Damn you for living so far away! I cursed quietly to Ava in my mind. I was almost there though, reaching her house in a record ten minutes. I was just around the corner from her house when blue and red lights flashed in my rearview mirror.
“Fuck!” I yelled, and drove faster, my tires squalling as I turned onto her road at eighty miles an hour. All of my piles of shit went flying, and one of my two hundred dollar speakers fell over, banging loudly onto its side. But I didn’t care.
I roared down the road, the cop hot on my trail. Her house loomed up ahead, and I jerked my car over to the side of the road, throwing it in park. I leapt out of the car as the officer pulled over; gravel flying up from his tires and biting my legs.
I raced across Ava’s lawn and passed the side of her house, making a beeline for the woods.
“Stop!” The officer screamed. I kept going as though he wasn’t there.
I crashed through the tree line, finding the trail that Ava once showed me last summer.
“This goes to my favorite place in the world,” she’d told me. I remembered her voice, the happy light in her eyes as she said it, as though it were yesterday. We hadn’t had time that day for her to show me, but she’d been meaning to take me out here for a long time.
“It’s like a big playground, Mason, you’ll love it.”
No, Ava, it’s a death trap.
My eyes stung with tears as my legs pumped harder and harder, a stinging in my lungs as I gasped raggedly for oxygen.
The trail began to slope upwards, following the contours of the land. I could hear the cop crashing through the undergrowth behind me.
“Stop!” He screamed. “You’re only making it worse for yourself!”
I had the strong urge to punch him.
The trail crawled along the extreme edge of the cliff, and as I ran by little chunks of rock and dirt came loose, clattering down the face of the stone escarpment. I winced and felt sick as I noticed how sharp some of the rocks were on the way down…
I continued to run, getting higher and higher, until I was above the trees on the other side of the river.
An image of Ava’s hand reaching desperately up out of the roaring murky water as she drowned flashed in my mind, followed by her cold, lifeless body washed up on a shore…
I wretched and nearly puked, but kept running.
The trail came to an abrupt halt at the peak of the cliff, and I skidded to a stop.
I scanned the rocks, my eyes following the river banks… they were so far down…
My gaze came to a stop on a crumpled, twisted shape, and I felt my blood pounding in my ears.
“Ava!” I screamed. Tears flooded down my face, and I was shaking. My world was coming undone. I hit my knees.
A hand crashed down on my shoulder, gripping me and yanking me to my feet.
“Fuck off!” I screamed, throwing the hand away.
“Don’t worry about me!” I spat, glaring at the panting, red-faced cop. Sweat trickled down his brow. I jerked a finger down to Ava’s limp form. “Call an ambulance you dumb shit!”
He followed my finger, his eyes widening. He yanked a walkie-talkie form his pocket.
“Mercy flight request for South Hampton on Gem River…”
Shaking, I lowered myself over the edge and started to climb down, my heart pounding.
“No, don’t go down!” The cop yelled. “You’ll hurt yourself!”
I ignored him, sliding down the cliff carefully. The stones scratched my hands, and I saw blood streaks left behind… but I couldn’t feel the pain. My heart was slamming with adrenaline, and my limbs felt numb. My mind was racing, and I sobbed loudly, bitter tears falling from my burning eyes.
I love you mason goodbye
No… no… please, not goodbye…
I finally reached the bottom, my feet slipping into the water as I crawled over to her.

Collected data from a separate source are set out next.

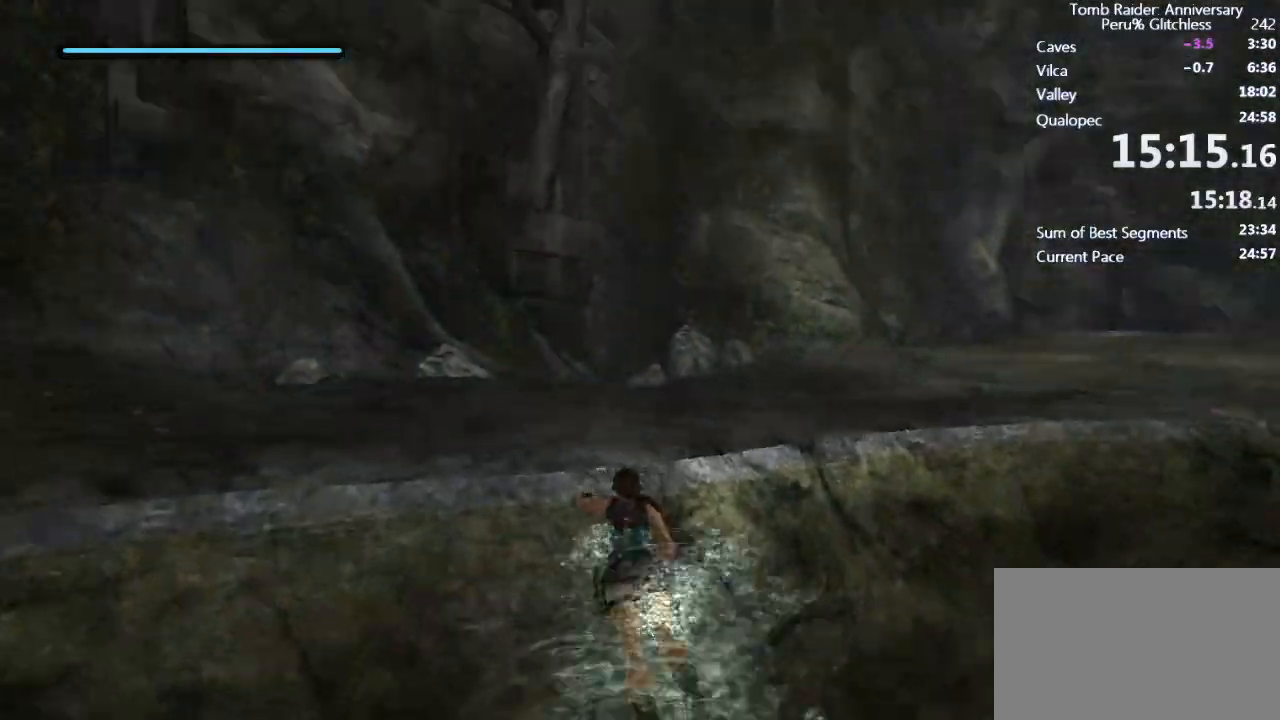
{"keys": ["w"], "mouse": [], "events": [[50, "e", "down"], [150, "e", "up"]]}
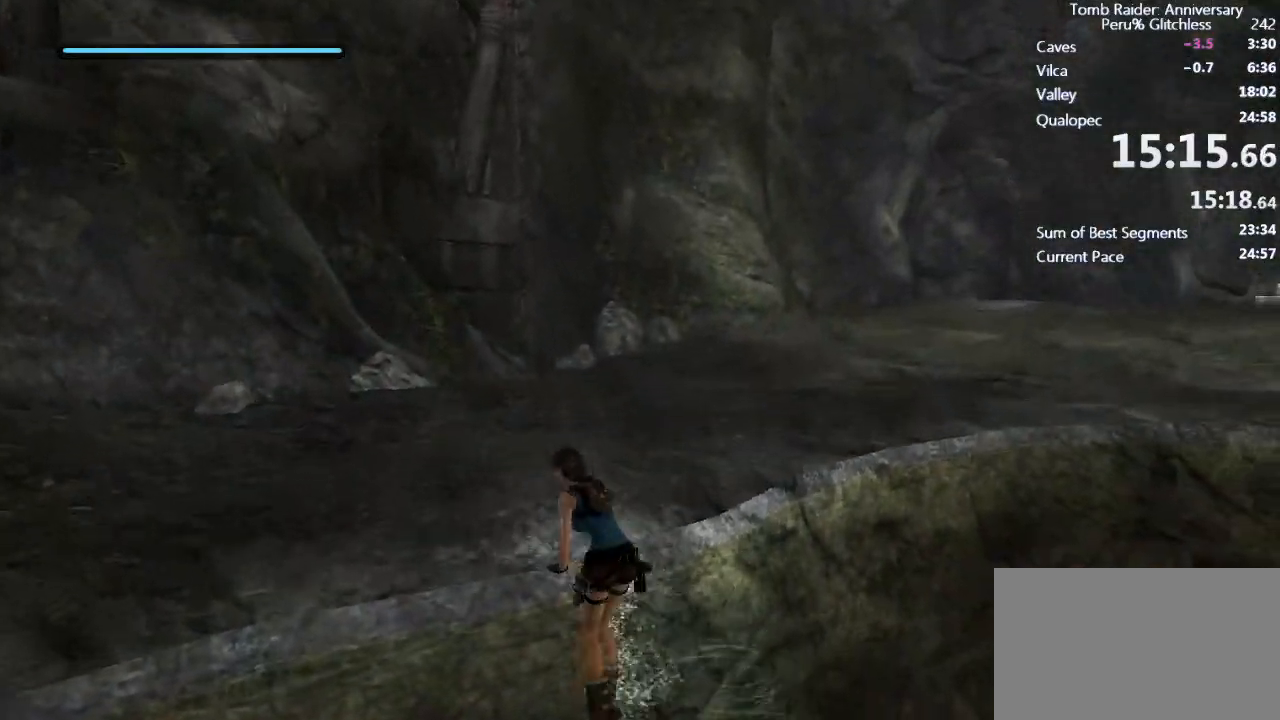
{"keys": ["w"], "mouse": [], "events": []}
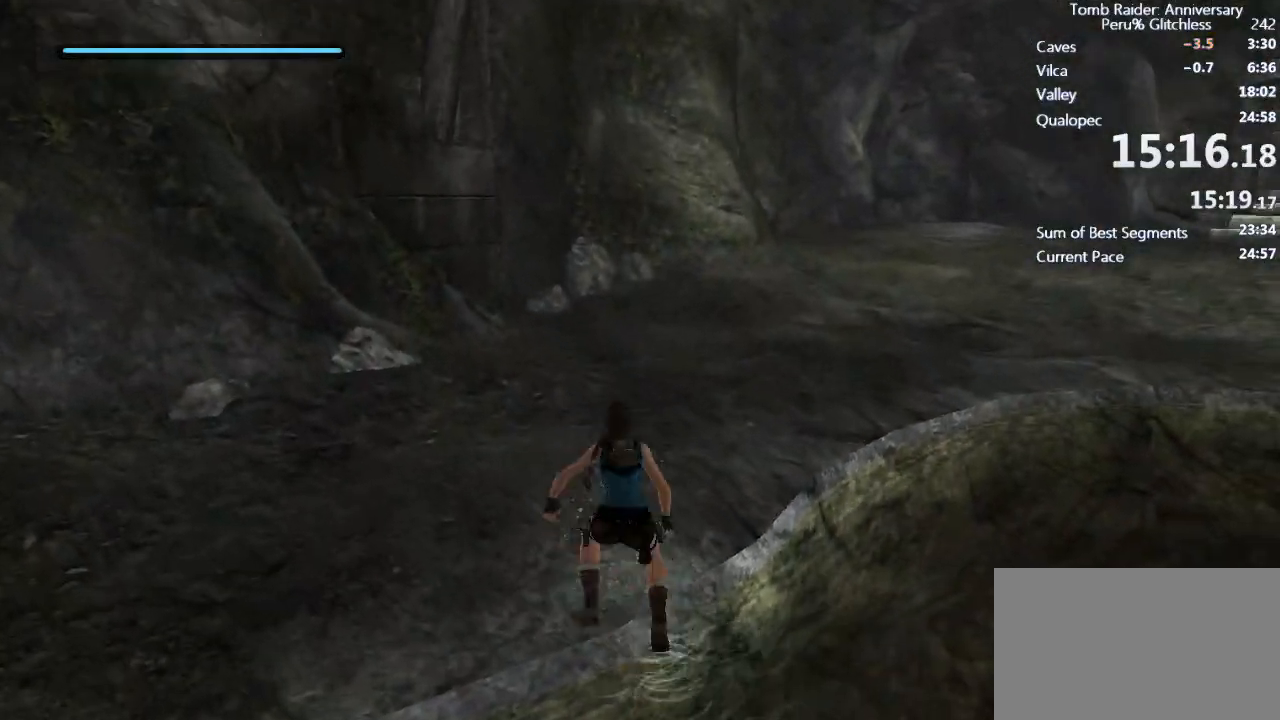
{"keys": ["ctrl", "space", "w"], "mouse": [], "events": [[133, "space", "down"], [233, "ctrl", "down"]]}
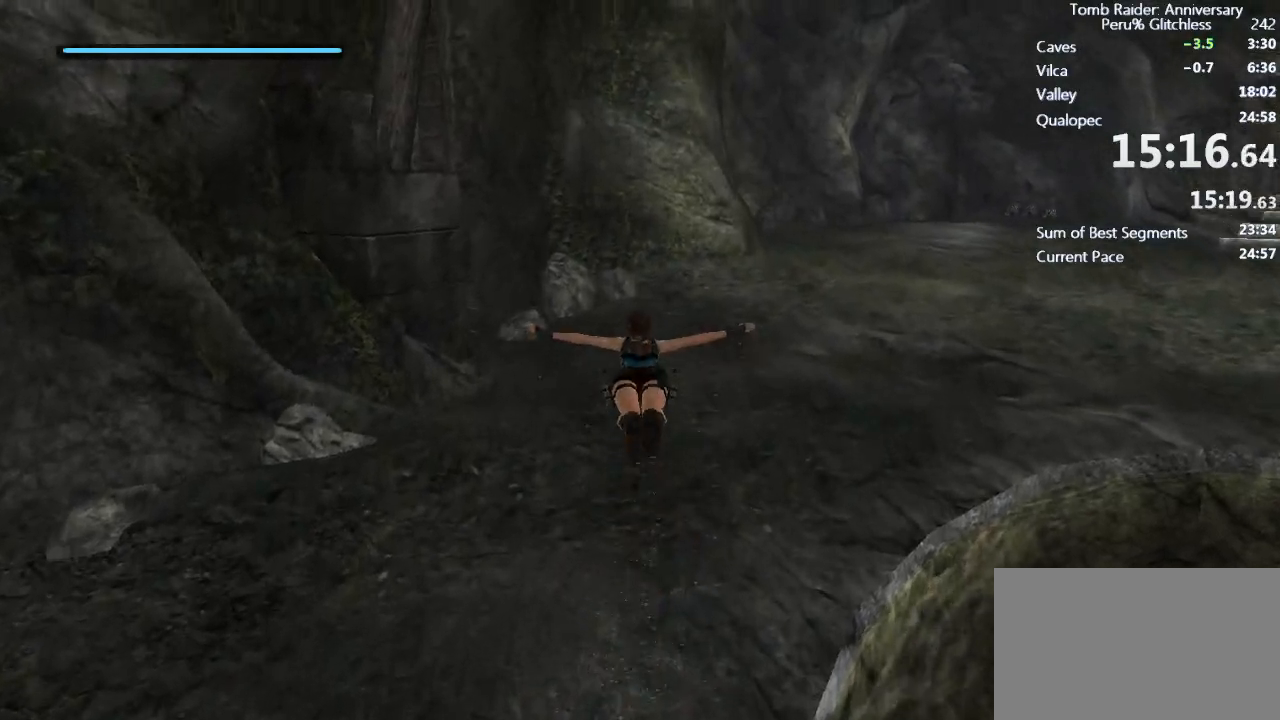
{"keys": ["w"], "mouse": [], "events": [[333, "ctrl", "up"], [400, "space", "up"]]}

“Oh, God, God, no…” I choked loudly, taking her gentle face in my hands. I gasped, pulling my hand away from her hair, soaked in her blood.
“Fuck… fuck!”
She was so bloody and bashed… her right arm was bent at a sickening angle, her legs tangled together and scraped to a gory mess. A huge gash ran over her face, from her forehead, over her eyes, across her nose, and to the crease of her lip. Blood trickled from the gash into her slightly parted lips…
Shaking, I lowered my ear to her chest.
There was nothing…
“Please, oh please…” I begged to no one.
Slamming my fists into the rock, I threw my head back, an awful animal scream clawing up out of my throat.
“Give her back to me!” I shrieked up to the sky. “Give her back you sick fuck!”
My throat burned, and I tasted blood. My ears rang from my own loudness.
I lowered my ear to her chest again.
Nothing.
A huge, hot tear fell from my eyes, landing on her pale skin, splattering across the surface into many tiny droplets.
Then… a flutter.
Yes, there was a heartbeat!
I held my breath, listening.
And again, moments later, there came another.
Slipping my fingers into her blood soaked hair; I pressed my face to her neck, crying softly.
“Ava, Ava, I love you too. Please, please stay with me. Don’t go.”
I heard a noise in the distance, a steady thrumming that beat on my ear drums with a soft pressure.
“Ava, you’re my best friend. I’m here for you… you’re safe.”
My lips trembled as I withdrew my hands, dripping in her blood. Wiping them on my pants, I brought one hand to her cheek.
There was a soft pink blush there as blood flowed feebly in the veins just beneath the surface. Slowly and weakly, but surely.
My hair whipped back as the helicopter appeared, its propellers thrusting sharp gusts of air down from the sky. The trees rustled, their leaves flying back and the branches rocking back and forth.
I raised my tear-streaked face upward, watching the ladder tumble down.
I took one of her limp, bloody hands in mine and squeezed it tight.
“Hang on, Ava. Don’t let go.”
*****
The pain was immense.
Every breath was a labor; every slow, shaky inhale shot pain, hot and sharp, up and down my sides.
There was a dull throb in the back of my skull, reverberating mercilessly around my whole head and blasting bursts of stinging pain down my jaw, and a deeper, lava-hot pain down my neck.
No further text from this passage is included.